Text provided |

Thanks to everyone who came to our recent events on failure resolution and Puerto Rico. As you prepare for the Super Bowl, take a moment to enjoy these winning reads from the financial regulatory world.
What we’re reading and watching on failure resolution
Ending Too Big to Fail: Reform and Implementation
By the Bipartisan Policy Center and Hoover Institution
“The event, hosted by Hoover Institution and Bipartisan Policy Center, coincided with the release of Hoover Institution’s newest book, Making Failure Feasible: How Bankruptcy Reform Can End Too Big To Fail, and is a follow-up to BPC’s paper, Too Big To Fail: The Path to a Solution, which examines the failure resolution provisions in the Dodd-Frank Act. Hoover Institution Senior Fellow John Taylor and the University of Rochester’s President Emeritus Thomas Jackson gave remarks and a panel of experts followed to discuss questions such as: Will new capital requirements prevent short-term liquidity shortage and widespread panic in the financial markets? What changes to the Bankruptcy Code are necessary to ensure financial distress is contained? Do the FDIC’s proposals for orderly liquidation increase the certainty of a successful resolution?” Watch the event. Read BPC’s report.

Source material |
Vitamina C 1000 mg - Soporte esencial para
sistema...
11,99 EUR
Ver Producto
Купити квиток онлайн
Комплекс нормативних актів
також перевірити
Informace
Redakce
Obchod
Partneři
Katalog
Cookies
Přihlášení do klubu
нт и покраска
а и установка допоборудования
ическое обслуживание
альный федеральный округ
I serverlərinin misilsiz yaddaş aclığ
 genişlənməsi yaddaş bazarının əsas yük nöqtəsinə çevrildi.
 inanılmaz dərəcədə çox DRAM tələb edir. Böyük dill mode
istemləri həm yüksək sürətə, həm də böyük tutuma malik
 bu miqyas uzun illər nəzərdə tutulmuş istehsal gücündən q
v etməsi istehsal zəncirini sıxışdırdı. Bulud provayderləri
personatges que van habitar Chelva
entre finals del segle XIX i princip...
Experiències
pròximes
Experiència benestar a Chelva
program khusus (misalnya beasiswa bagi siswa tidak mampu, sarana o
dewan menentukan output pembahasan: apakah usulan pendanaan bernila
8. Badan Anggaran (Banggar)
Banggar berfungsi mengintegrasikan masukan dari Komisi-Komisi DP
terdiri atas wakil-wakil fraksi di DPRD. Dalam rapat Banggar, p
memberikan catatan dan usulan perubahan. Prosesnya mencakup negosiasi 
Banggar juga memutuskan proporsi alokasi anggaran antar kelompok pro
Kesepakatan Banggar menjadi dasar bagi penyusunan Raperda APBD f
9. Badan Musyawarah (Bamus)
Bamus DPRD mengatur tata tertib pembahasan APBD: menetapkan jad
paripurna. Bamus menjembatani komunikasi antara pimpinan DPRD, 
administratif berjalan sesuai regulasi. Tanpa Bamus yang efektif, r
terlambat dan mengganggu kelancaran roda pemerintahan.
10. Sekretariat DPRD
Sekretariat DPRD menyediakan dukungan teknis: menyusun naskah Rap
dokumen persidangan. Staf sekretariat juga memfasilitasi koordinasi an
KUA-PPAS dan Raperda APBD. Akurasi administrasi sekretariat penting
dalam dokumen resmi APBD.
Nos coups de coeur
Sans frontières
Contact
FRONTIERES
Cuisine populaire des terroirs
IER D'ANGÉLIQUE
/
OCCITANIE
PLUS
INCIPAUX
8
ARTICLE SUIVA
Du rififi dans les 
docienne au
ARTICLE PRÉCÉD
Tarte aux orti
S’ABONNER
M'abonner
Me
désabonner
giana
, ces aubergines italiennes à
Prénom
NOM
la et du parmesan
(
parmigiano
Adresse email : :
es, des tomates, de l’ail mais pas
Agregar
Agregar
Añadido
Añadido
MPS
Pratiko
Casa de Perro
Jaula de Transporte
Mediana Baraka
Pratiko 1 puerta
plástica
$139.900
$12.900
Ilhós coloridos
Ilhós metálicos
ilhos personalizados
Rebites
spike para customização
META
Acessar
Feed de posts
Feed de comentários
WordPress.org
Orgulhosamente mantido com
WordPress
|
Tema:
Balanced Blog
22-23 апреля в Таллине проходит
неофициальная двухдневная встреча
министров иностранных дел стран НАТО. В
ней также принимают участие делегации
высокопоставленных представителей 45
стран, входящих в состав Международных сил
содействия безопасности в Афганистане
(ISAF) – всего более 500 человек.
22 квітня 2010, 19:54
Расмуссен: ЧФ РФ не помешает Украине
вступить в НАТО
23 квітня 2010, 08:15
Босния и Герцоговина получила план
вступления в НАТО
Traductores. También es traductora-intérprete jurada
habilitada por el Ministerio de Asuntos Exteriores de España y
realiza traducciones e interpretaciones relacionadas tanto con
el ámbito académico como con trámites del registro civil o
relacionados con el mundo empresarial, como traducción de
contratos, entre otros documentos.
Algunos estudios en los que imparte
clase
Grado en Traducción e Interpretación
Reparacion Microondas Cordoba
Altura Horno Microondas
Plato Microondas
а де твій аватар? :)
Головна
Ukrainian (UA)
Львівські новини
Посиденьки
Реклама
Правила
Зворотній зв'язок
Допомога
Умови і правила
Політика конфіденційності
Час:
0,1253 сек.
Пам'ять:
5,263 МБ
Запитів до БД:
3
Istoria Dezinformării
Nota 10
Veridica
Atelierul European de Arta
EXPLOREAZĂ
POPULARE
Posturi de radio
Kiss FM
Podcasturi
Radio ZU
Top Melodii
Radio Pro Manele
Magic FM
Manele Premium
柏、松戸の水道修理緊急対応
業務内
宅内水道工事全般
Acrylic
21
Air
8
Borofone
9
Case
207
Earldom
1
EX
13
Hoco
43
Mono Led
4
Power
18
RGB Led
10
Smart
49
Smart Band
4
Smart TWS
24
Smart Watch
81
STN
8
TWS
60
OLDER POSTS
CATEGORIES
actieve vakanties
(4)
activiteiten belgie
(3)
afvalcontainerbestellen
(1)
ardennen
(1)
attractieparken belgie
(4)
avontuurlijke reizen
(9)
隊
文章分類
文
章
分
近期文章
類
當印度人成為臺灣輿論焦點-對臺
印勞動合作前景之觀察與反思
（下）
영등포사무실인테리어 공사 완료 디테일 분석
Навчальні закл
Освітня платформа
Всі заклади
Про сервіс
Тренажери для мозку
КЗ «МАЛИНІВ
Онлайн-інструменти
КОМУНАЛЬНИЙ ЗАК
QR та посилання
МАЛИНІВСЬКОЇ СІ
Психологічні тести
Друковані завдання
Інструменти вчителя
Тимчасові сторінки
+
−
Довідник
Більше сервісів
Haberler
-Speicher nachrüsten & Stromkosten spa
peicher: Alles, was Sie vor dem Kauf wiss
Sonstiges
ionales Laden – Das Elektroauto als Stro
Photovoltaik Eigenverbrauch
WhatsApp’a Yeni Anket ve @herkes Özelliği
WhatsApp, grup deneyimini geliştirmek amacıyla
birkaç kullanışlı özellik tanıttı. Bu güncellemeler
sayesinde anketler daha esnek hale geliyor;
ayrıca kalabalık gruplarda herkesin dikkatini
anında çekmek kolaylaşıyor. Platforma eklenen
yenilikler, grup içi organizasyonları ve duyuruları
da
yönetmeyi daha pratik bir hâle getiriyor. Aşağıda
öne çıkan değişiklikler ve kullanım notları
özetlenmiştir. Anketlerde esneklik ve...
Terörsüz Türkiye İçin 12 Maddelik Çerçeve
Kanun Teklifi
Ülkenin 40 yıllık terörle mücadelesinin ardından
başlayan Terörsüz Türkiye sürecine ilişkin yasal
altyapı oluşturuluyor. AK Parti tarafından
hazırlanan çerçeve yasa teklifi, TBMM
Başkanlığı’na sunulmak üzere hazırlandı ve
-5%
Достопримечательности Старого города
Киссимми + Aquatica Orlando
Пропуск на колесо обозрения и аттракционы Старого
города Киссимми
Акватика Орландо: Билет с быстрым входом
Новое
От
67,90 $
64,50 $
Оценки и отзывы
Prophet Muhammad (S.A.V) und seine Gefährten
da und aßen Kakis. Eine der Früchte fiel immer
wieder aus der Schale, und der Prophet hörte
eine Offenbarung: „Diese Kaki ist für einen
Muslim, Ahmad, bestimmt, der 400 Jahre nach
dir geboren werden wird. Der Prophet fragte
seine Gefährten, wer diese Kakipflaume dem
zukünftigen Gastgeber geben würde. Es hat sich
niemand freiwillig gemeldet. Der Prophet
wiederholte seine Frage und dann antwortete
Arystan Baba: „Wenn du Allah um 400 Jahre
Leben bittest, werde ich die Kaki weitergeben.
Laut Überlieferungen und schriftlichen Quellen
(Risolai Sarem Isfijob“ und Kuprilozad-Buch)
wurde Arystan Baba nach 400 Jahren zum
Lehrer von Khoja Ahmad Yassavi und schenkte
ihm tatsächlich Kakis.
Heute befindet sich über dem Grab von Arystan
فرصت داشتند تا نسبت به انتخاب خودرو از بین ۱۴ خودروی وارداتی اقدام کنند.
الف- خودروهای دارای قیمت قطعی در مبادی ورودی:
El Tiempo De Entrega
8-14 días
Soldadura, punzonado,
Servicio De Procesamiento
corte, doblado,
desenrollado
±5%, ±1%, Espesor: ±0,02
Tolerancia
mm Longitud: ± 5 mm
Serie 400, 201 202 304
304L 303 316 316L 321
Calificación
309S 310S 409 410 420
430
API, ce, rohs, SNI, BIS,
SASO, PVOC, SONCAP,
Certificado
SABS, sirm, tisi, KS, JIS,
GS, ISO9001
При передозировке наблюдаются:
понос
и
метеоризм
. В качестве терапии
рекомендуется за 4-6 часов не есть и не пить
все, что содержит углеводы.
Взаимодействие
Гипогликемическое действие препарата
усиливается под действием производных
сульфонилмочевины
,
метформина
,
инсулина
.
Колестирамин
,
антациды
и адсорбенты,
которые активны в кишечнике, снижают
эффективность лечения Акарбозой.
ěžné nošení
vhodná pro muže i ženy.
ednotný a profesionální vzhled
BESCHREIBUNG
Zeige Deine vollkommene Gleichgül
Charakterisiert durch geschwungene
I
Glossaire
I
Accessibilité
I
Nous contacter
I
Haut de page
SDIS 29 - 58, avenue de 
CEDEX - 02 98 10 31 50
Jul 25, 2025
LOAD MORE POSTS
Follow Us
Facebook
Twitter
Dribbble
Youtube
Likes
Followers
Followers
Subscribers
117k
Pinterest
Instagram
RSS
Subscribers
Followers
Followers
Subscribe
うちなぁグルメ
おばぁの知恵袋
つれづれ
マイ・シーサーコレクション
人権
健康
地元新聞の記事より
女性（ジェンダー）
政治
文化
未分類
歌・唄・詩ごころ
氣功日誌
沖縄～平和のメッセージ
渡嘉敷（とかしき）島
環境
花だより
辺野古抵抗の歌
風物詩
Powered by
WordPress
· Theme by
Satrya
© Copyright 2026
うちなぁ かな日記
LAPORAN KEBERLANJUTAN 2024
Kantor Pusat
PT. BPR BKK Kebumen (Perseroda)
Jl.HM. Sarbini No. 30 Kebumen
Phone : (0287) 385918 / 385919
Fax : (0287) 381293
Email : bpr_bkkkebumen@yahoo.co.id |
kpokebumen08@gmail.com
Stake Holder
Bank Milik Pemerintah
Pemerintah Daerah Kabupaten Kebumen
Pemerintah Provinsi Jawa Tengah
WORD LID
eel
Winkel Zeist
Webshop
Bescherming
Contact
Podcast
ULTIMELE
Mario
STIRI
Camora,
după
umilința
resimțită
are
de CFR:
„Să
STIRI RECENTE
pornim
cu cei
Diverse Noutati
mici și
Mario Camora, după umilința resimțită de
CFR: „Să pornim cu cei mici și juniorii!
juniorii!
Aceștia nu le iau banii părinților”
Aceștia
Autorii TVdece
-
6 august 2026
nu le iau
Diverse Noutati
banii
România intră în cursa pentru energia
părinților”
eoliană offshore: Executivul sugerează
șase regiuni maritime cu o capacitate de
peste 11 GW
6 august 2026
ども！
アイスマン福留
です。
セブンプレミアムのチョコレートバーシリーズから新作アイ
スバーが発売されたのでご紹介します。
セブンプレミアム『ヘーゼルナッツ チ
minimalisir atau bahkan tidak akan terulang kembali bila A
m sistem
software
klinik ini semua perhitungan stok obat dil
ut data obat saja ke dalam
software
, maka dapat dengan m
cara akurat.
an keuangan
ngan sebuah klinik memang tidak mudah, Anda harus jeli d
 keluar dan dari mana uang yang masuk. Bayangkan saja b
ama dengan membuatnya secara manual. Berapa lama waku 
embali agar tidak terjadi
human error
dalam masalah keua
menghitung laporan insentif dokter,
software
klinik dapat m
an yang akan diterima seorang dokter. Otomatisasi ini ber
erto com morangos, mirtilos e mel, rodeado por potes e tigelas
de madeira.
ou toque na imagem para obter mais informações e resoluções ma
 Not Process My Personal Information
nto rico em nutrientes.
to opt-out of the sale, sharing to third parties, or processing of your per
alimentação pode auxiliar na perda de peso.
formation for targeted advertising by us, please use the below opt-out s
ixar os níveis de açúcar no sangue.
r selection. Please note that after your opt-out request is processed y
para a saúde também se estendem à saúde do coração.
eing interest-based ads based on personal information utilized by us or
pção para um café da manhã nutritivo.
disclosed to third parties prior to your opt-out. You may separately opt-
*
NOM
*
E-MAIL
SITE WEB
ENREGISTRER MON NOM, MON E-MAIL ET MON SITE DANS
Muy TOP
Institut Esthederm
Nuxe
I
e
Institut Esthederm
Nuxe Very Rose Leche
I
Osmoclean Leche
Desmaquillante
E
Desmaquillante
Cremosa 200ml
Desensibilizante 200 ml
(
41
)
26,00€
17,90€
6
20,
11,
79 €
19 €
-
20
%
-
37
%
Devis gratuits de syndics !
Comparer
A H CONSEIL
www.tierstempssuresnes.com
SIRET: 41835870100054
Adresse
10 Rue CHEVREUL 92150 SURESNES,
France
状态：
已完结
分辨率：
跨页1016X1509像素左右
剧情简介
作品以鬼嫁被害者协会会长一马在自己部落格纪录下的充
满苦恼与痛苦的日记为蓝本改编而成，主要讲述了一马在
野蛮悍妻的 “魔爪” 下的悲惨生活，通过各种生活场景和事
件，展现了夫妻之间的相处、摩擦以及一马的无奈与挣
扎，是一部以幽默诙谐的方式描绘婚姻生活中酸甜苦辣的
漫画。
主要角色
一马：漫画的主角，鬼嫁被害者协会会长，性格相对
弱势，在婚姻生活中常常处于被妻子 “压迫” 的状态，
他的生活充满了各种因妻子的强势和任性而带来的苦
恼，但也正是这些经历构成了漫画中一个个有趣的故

Exercise requirements |
1. Using the failure resolution text, answer each question below on its own line:
(a) Which two topics did the recent events that readers are thanked for attending cover?
(b) Which two organizations hosted the "Ending Too Big to Fail" event?
(c) What is the title of the Hoover Institution book whose release coincided with that event?
2. Summarize the failure resolution text in two sentences.
3. Pick up the failure resolution text after its final sentence and keep writing it.

Exercise responses |
1.
(a) Failure resolution and Puerto Rico.
(b) The Hoover Institution and the Bipartisan Policy Center.
(c) Making Failure Feasible: How Bankruptcy Reform Can End Too Big To Fail.

2. After thanking readers who attended recent events on failure resolution and Puerto Rico, the text recommends reading on financial regulation, starting with "Ending Too Big to Fail: Reform and Implementation," an event hosted by the Hoover Institution and the Bipartisan Policy Center. The event coincided with the release of a Hoover Institution book on how bankruptcy reform can end too big to fail and included remarks by John Taylor and Thomas Jackson, followed by an expert panel on capital requirements, the Bankruptcy Code, and the FDIC's orderly liquidation proposals.

3.
“The Relative Role of Debt in Bank Resiliency and Resolvability,” Remarks Presented to the Peterson Institute for International Economics, Washington, DC
By Thomas M. Hoenig, Vice Chairman, Federal Deposit Insurance Corporation
“Adding leverage to the banking system in the hope that this will prove to be stabilizing is a gamble. There is considerable evidence that strategies that encourage increasing leverage within the banking industry have in past crises only exacerbated losses. The goal is resilience and, if necessary, resolution without government or taxpayer assistance. That is best achieved not by increasing leverage, but by requiring the right balance of debt and added equity for each firm and the industry as a whole.” Read the speech.
Banks and Regulators Converging on Living Wills
By Aaron Klein, Justin Schardin, and Kris Readling, Bipartisan Policy Center
“Banks and regulators appear to be more aligned in their views on how to prepare for any financial distress. A review by the Bipartisan Policy Center’s Financial Regulatory Reform Initiative (FRRI) of so-called ‘living wills’ required of large financial institutions in the aftermath of the financial crisis found encouraging signs that banks and regulators are getting onto the same page.” Read the post.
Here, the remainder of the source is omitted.